De esta manera, el afán de Oscar en utilizar sus pulgares con un propósito de utilidad, contrasta con la ineficacia de Kevin, que desperdicia eones de evolución cuando choca con el marco de las puertas porque no puede apartar los ojos de la pantallita, o cuando, teniendo a mano toda la información de Internet, continúa diciendo que la tierra es plana porque lo leyó en el Facebook. Se cree el rey del mundo moderno mientras Oscar lo mira desde un documental del Discovery Channel sobre la desaparición de las selvas, pulmones del planeta moribundo.
¿Qué pasaría si Kevin decide apagar el móvil por un rato? Probablemente en un par de minutos se preguntará qué hora es, y recordará que no usa reloj desde el 2013. A los 10 minutos empezará la paranoia. ¿Y si me están escribiendo algo urgente? ¿Y si me perdí un meme de “LaNoviaPsicópata”? ¿Habrá salido el nuevo capítulo de la novela turca? (a estas últimas les estoy cocinando otro comentario).

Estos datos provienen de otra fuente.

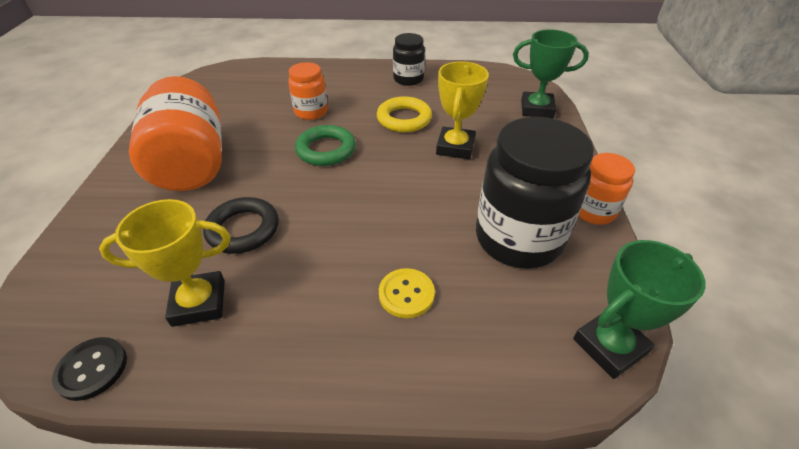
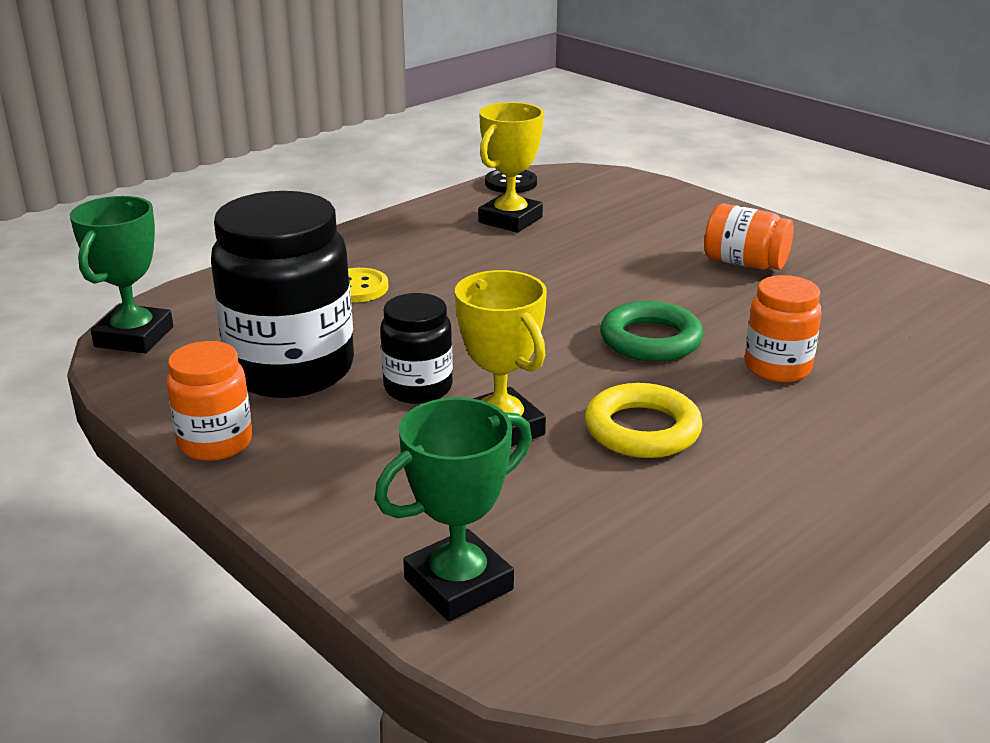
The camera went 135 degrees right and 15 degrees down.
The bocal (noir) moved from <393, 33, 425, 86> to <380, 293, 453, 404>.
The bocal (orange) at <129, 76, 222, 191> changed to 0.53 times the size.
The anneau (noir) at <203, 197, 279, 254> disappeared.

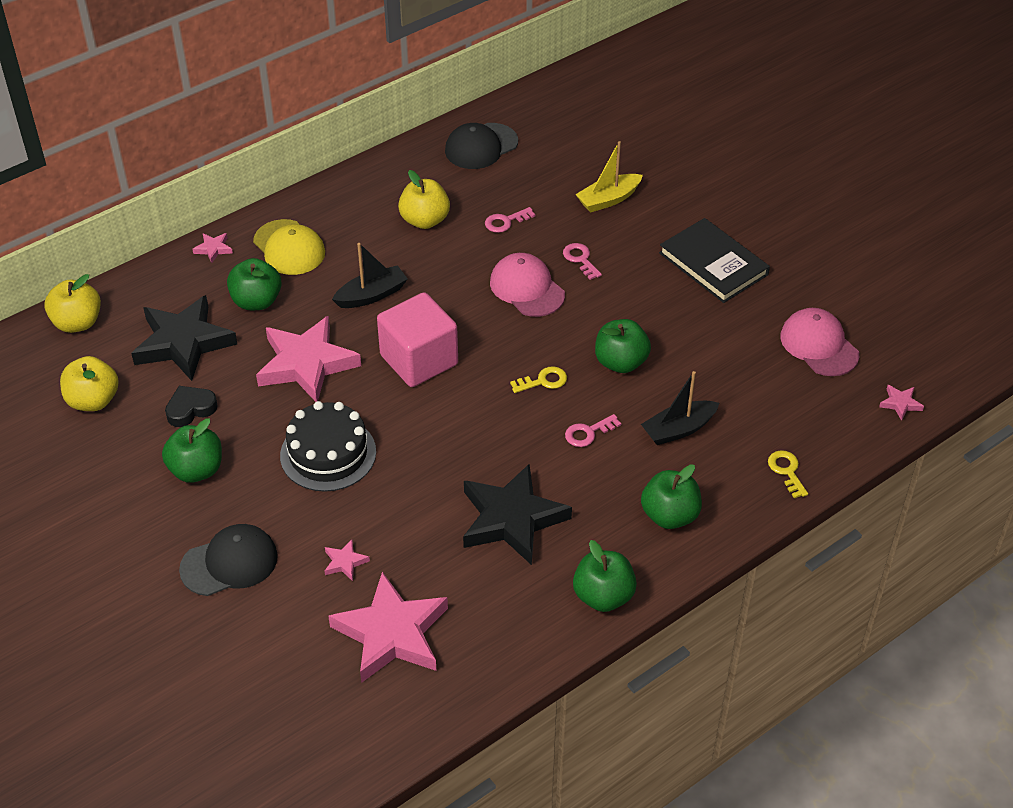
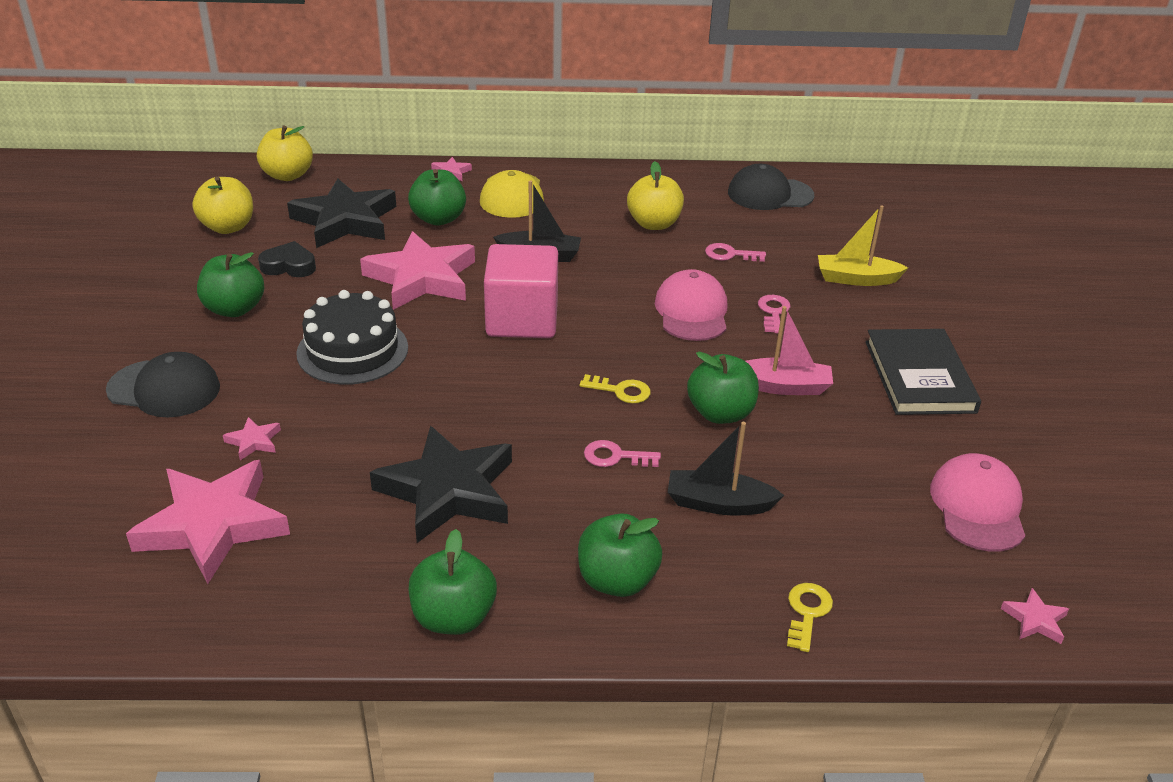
The camera went 35 degrees right and 10 degrees down.
The bateau (rose) at <746, 306, 833, 395> appeared.

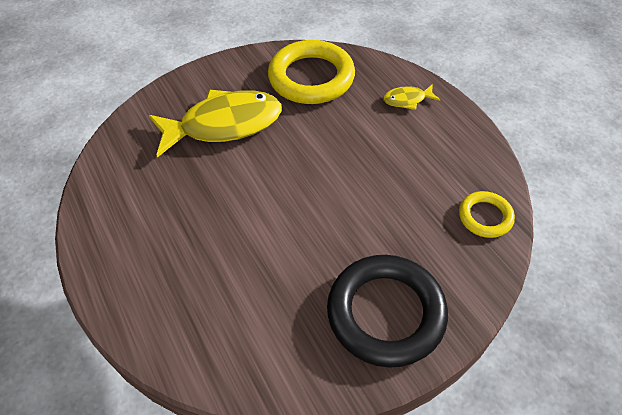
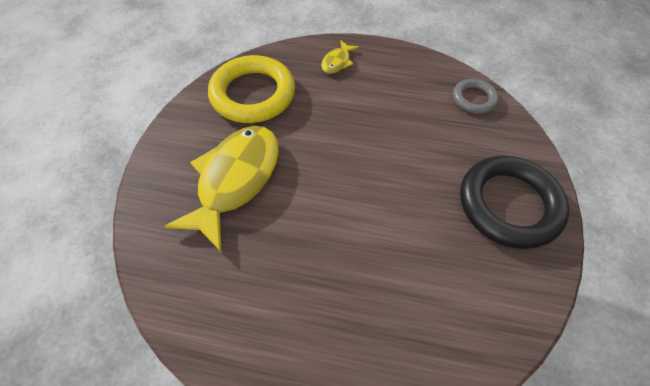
The camera went 50 degrees left and 5 degrees up.
The anneau (jaune) at <459, 191, 515, 238> became the anneau (gris) at <453, 79, 498, 114>.

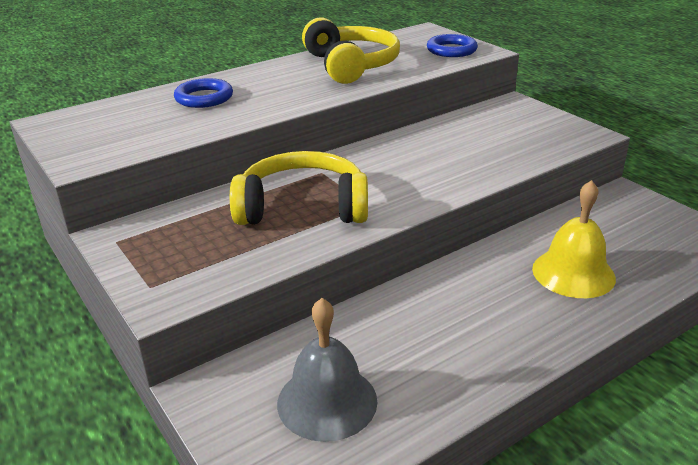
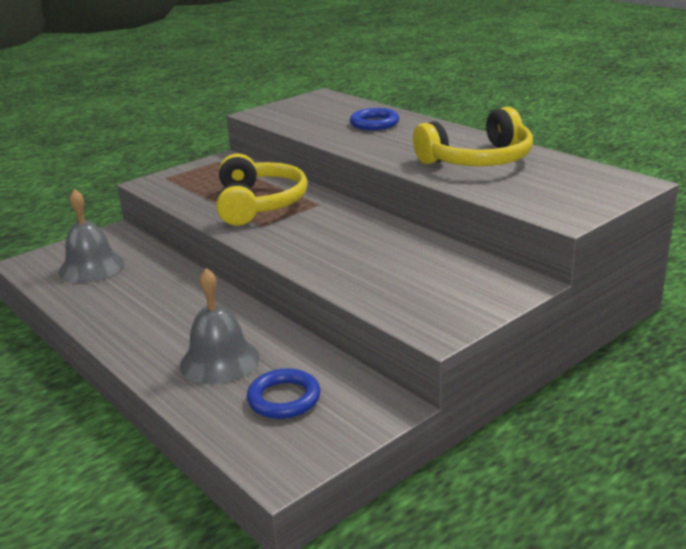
The camera went 85 degrees right and 5 degrees down.
The cloche (jaune) at <532, 180, 616, 298> became the cloche (gris) at <180, 268, 260, 384>.
The anneau (bleu) moved from <427, 34, 478, 57> to <247, 368, 321, 419>.

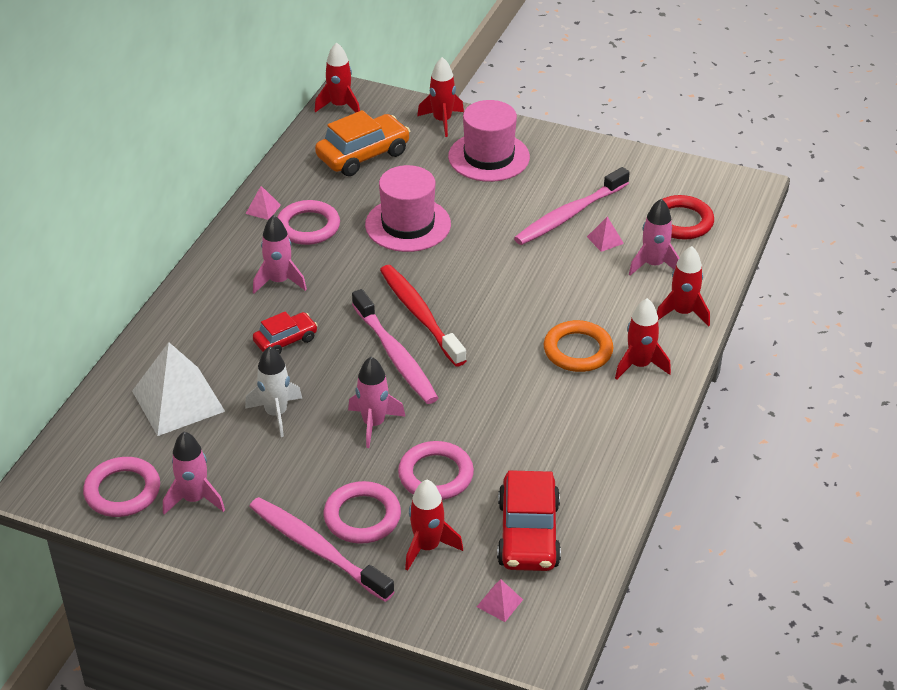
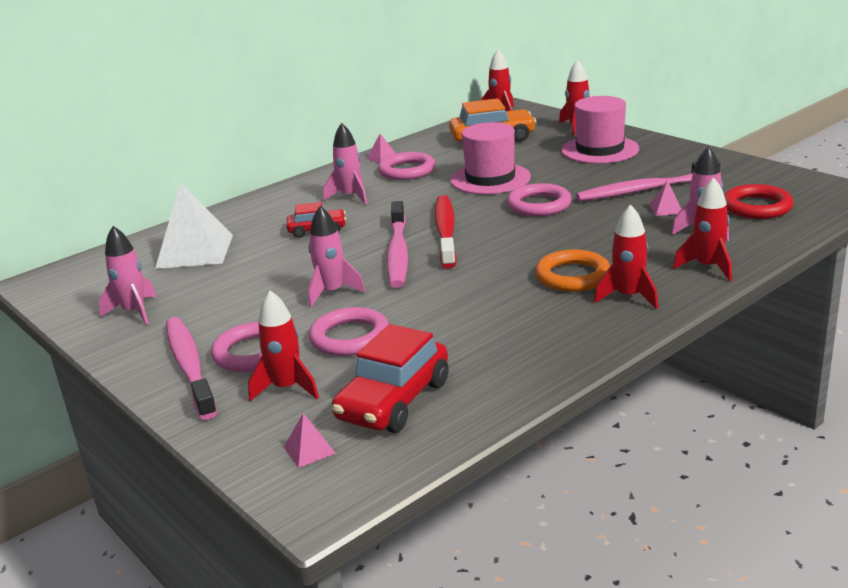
The camera went 30 degrees right and 15 degrees down.
The anneau (rose) moved from <83, 457, 160, 517> to <507, 183, 572, 216>.
The fusée (blanc) at <245, 346, 302, 437> disappeared.

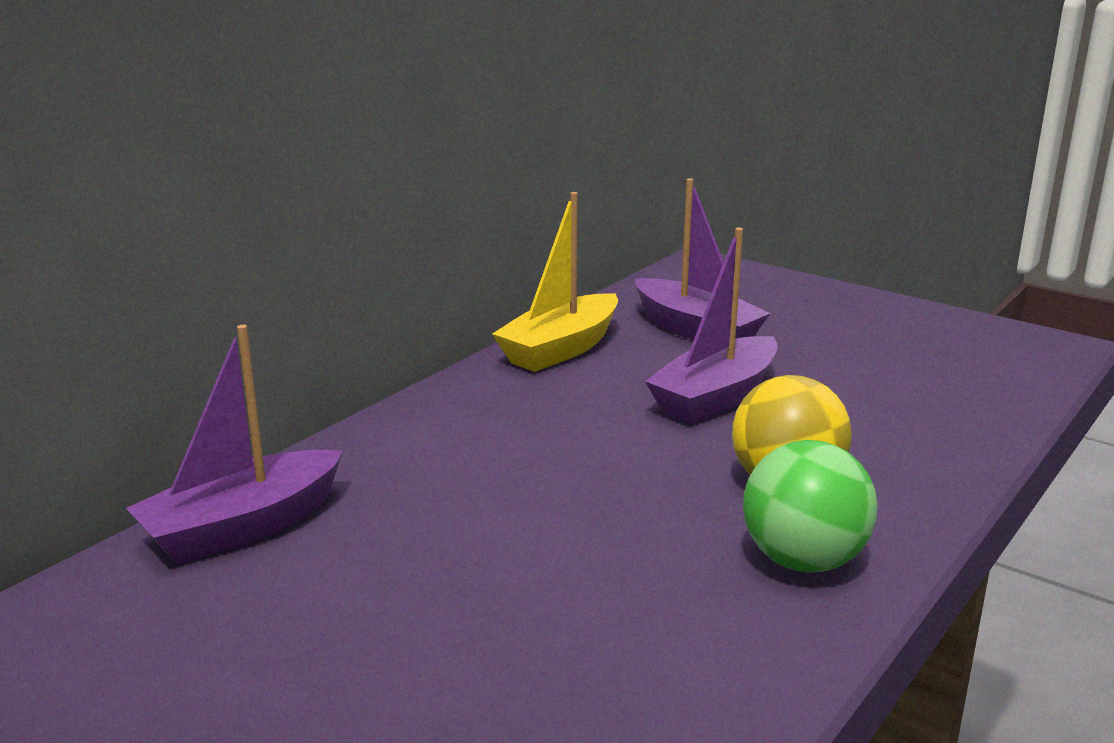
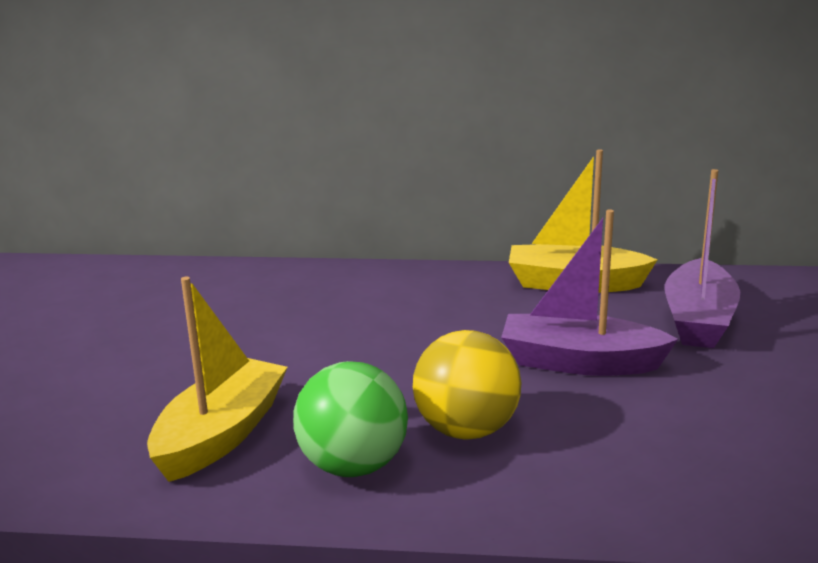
The camera went 60 degrees right and 0 degrees up.
The bateau (jaune) at <147, 277, 287, 482> appeared.
The bateau (violet) at <126, 325, 343, 565> disappeared.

También es posible que a la media hora descubra que hay árboles en el parque, y hasta se decida a hablar con un humano, uno real, sin filtros, generando algo llamado conversación, sin necesidad de “doble check azul”.
Sería incómodo para Kevin, pero solo al principio, porque empezará a recordar que tiene libros sin leer, que el sol calienta…, va y hasta le da por ir con Oscar a que le enseñe a abrir unos cocos; en fin, que tal vez le invadirá la claridad existencial y hasta alcance el Nirvana digital.
Lo más triste es que Kevin acabará encendiendo el móvil en algún momento, lleno de notificaciones y mensajes insulsos; pero, al menos por un rato, se habrá sentido libre, digno de la gloria darwiniana.
Así es que, puede que el pulgar haya sido el motor de nuestra grandeza, pero podría ser también la palanca de nuestra involución. Mientras más utilizamos los pulgares para evitar interactuar con humanos o pensar en soluciones al cambio climático, los conflictos bélicos, los disparates de Trump, la sequía, la hambruna, la crisis energética, la falta de medicamentos, el precio del pollo…, más nos pareceremos a nuestros antepasados primates, solo que con peor postura y más ansiedad.
Si Darwin levantara la cabeza, miraría con recelo a Kevin y le diría: “Te arrepentirás de haber bajado del árbol”.